Des réactions contrastées
La FFEC a fait contre mauvaise fortune, bon cœur et dégainé un communiqué dans la foulée du vote. Elle prend acte, collaborera à cette commission d’enquête parlementaire, mais demande de toute urgence une loi de programmation petite enfance pour 2024. Du côté du ministère des Solidarités et des Familles, le cabinet d’Aurore Bergé a fait savoir que cette commission d’enquête ne gênerait en rien l’action de la ministre. Et on insiste aussi sur le fait que la ministre n’a fait aucunement pression sur les députés de la majorité pour qu’ils s’opposent à cette résolution (rumeur qui circulait avec insistance).
Les associations et syndicats de professionnels de la petite enfance applaudissent des deux mains. Cyrille Godefroy, co-secrétaire général du SNPPE, se réjouit particulièrement de l’élargissement de la commission d’enquête à toutes les crèches quels que soient leurs gestionnaires. En revanche, durant la retransmission du débat, le syndicat n’a pas caché son désappointement, voire sa colère en écoutant les interventions de Perrine Goulet et Michèle Peyron. Ils se sont sentis lâchés. Et l’ont fait savoir par des tweets musclés.
Mmes @MichelePeyron et @perrinegoulet, comment pouvez-vous annoncer que vos groupes parlementaires vont voter contre la PPR sur la CE sur les crèches ?
Le @SnppeFr ne vous remercie pas et se demande sincèrement si vous comprenez réellement le contexte de la petite enfance ?— SNPPE (@SnppeFr) November 28, 2023
Et maintenant, la bataille des postes
On le sait, William Martinet porteur depuis le début de cette résolution créant une commission d’enquête parlementaire sur les crèches, vise le poste de rapporteur. Donc ce sera un député de la majorité qui héritera de la présidence. Qui ? Michèle Peyron s’y verrait bien, mais il se dit que le groupe Renaissance lui préférerait une inconnue, nouvelle élue de cette législature, Sarah Tanzilli, députée du Rhône. On pourrait aussi imaginer que désigner à la présidence un ou une députée issu(e) d’une formation opposée à la constitution de la commission d’enquête parlementaire ne serait pas de la plus grande efficacité. Un député Horizons serait alors une bonne option. Inutile de tirer des plans sur la comète, en général ce qui se dit à haute voix n’arrive pas et ce qui se chuchote à voix basse devient réalité. Seule certitude : le bureau (et notamment les 4 vice-présidents) sera le reflet des forces politiques représentées à l’Assemblée (voir encadré).

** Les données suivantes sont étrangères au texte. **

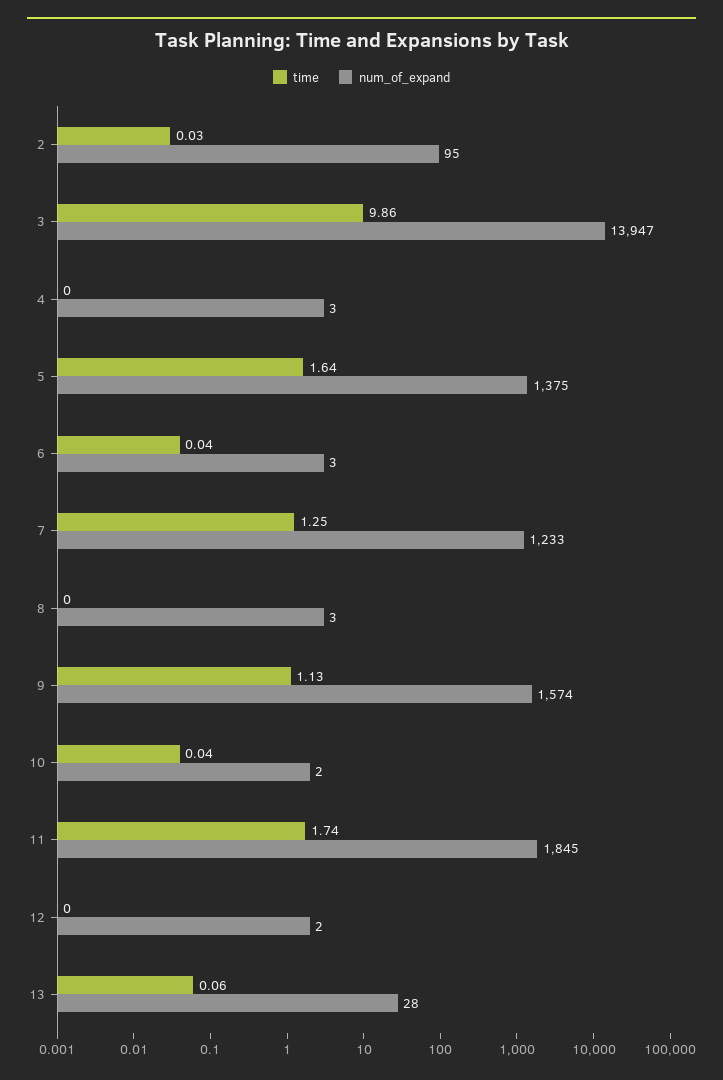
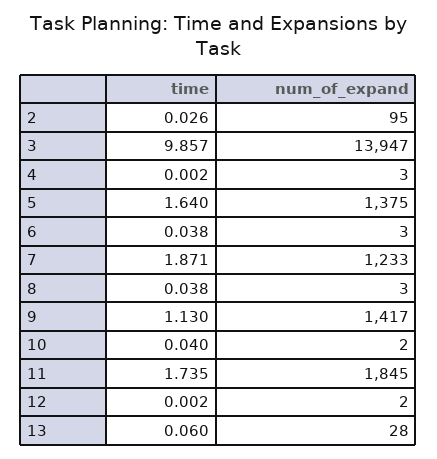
time, 7: 1.25 -> 1.871
time, 8: 0 -> 0.038
num_of_expand, 9: 1574 -> 1417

Ce que permet une commission d’enquête parlementaire
• Elle réunit au maximum 31 membres désignés à la proportionnelle des groupes qui élisent à bulletin secret leur bureau qui doit lui aussi refléter la configuration politique de l’Assemblée. Sont ainsi désignés un président, 4 vice-présidents et 4 secrétaires. Et un rapporteur. Traditionnellement, soit le président, soit le rapporteur est issu de l’opposition.
• Les travaux de la commission ne peuvent durer plus de six mois et débouchent sur un rapport qui est publié (sauf si l’Assemblée s’y oppose). Il peut donner lieu à un débat à l’Assemblée mais sans vote. En général, il donne lieu à des recommandations voire à une proposition de loi.
• Les pouvoirs d’une commission d’enquête sont importants. Les députés membres de la commission ont un droit de citation directe (témoignage sous serment) et le pouvoir de contrôle (accès aux documents comptables et financiers permettant l’exercice de leur mission). Ainsi les personnes convoquées ont l’obligation de répondre à leurs convocations. Les auditions se font sous serment ; les rapporteurs ont des pouvoirs de contrôle sur pièces et sur place. Enfin les auditions peuvent être publiques et retransmises à la télévision.
Le non-respect de ces obligations peut évidemment entraîner des poursuites pénales.